Baghdadi's FBI rap sheet offers little beyond the fact that he is around 42, and was born as Ibrahim Ali al-Badri in the city of Samarrah, which lies on a palm-lined bend in the Tigris north of Baghdad. Abu Bakr al-Baghdadi is a nom de guerre, as is his other name, Abu Duaa, which translates roughly as "Father of the Summons".
Some describe him as a farmer who was arrested by US forces during a mass sweep in 2005 and who then became radicalised at Camp Bucca, where many al-Qaeda commanders were held. Others, though, believe he was a radical even during the largely secular era of Saddam Hussein, and became a prominent al-Qaeda player very shortly after the US invasion.

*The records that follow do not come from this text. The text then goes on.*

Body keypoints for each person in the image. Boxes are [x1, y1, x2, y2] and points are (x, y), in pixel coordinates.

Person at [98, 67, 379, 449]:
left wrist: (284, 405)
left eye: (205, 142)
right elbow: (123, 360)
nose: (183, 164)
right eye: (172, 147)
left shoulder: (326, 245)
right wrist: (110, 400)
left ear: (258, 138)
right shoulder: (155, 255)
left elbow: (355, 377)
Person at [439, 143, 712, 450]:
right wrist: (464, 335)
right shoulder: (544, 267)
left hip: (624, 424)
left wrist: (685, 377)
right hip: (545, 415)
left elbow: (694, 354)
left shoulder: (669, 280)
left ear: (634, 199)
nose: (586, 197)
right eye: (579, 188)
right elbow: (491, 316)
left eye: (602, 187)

"This guy was a Salafi [a follower of a fundamentalist brand of Islam], and Saddam's regime would have kept a close eye on him," said Dr Michael Knights, an Iraq expert at the Washington Institute for Near East Policy.

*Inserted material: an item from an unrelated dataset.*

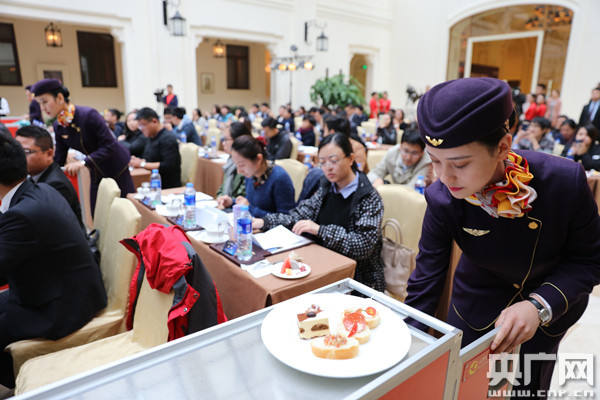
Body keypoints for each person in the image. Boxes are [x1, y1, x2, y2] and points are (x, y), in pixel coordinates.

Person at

US intelligence reports from 2005 describe him as al-Qaeda's point man in Qaim, a fly-blown town in Iraq's western desert.

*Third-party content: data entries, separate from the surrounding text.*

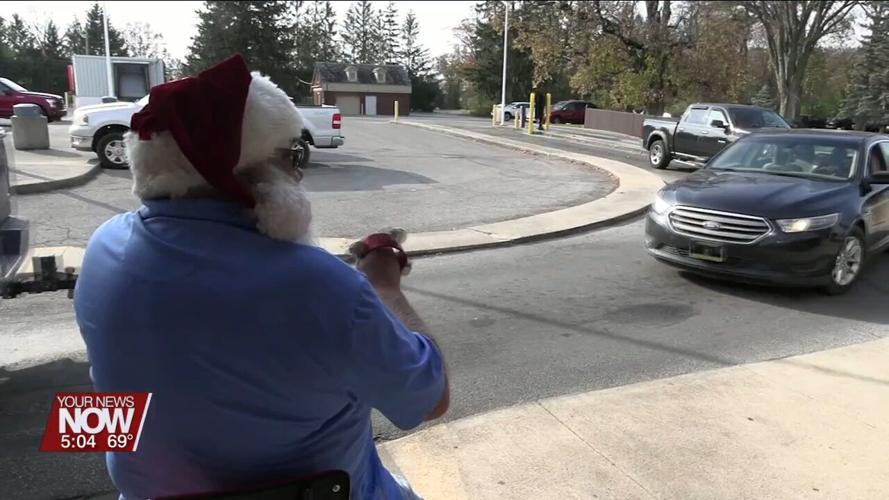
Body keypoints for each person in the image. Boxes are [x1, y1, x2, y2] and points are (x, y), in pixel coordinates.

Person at [73, 54, 448, 500]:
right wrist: (382, 285)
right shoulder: (320, 287)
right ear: (239, 171)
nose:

"Abu Duaa was connected to the intimidation, torture and murder of local civilians in Qaim," says a Pentagon document. "He would kidnap individuals or entire families, accuse them, pronounce sentence and then publicly execute them."
Why he was deemed fit for release in 2009 is not known. One possible explanation is that he was one of thousands of suspected insurgents granted amnesty as the US began its drawdown in Iraq. Another, though, is that he may actually be several different people. "We either arrested or killed a man of that name about half a dozen times. He is like a wraith who keeps reappearing, and I am not sure where fact and fiction meet," said Lieutenant General Sir Graeme Lamb, a former British special forces commander who helped US efforts against al-Qaeda in Iraq. "There are those who want to promote the idea that this man is invincible, when it may actually be several people using the same nom de guerre."
Al-Qaeda now has its most formidable leadership since Abu Musab al-Zarqawi, the Jordanian who kidnapped the British hostage Ken Bigley and who died in a missile strike in 2006.
When al-Baghdadi was announced as a new leader in 2010 al-Qaeda was seriously on the back foot, not just in Iraq but regionwide. In former strongholds like Fallujah, its fighters had been routed after their brutality sparked a rebellion by local tribes. In Pakistan and Afghanistan, drone strikes were destroying the cream of its senior leadership. And the following year, the onset of the Arab Spring revolutions, with their emphasis on democracy and human rights, made it look simply irrelevant.
Indeed, when bin Laden himself was killed in May 2011, Baghdadi's pledge to revenge his death with 100 terrorist attacks across Iraq looked like little more than bluster. Today, he is already well past that target, thanks to a devastating campaign of car bombings and Mumbai-style killing sprees that has pushed Iraq's death toll back up to around 1000 a month.
His greatest coup so far was to free some of his most loyal supporters during a spectacular jailbreak at Baghdad's Abu Ghraib prison. Last July, a combined assault involving suicide bombers and 50 crack militiamen freed around 1000 prisoners, half of them al-Qaeda members.
Many are believed to have headed to Syria, where they have proved decisive in turning al-Qaeda into the pre-eminent rebel movement in the fight against Assad.
Al-Baghdadi himself is also believed to have relocated there, and last year renamed his group the Islamic State of Iraq and Syria (ISIS), which sees both countries as a single al-Qaeda caliphate. The group has about 7000 fighters in northern Syria, now engaged in fighting other rebel groups.
"Al-Qaeda may be better organised under Baghdadi," said Dr Toby Dodge, an Iraq expert at the London School of Economics. "But as soon they hold territory, their popularity tends to disappear."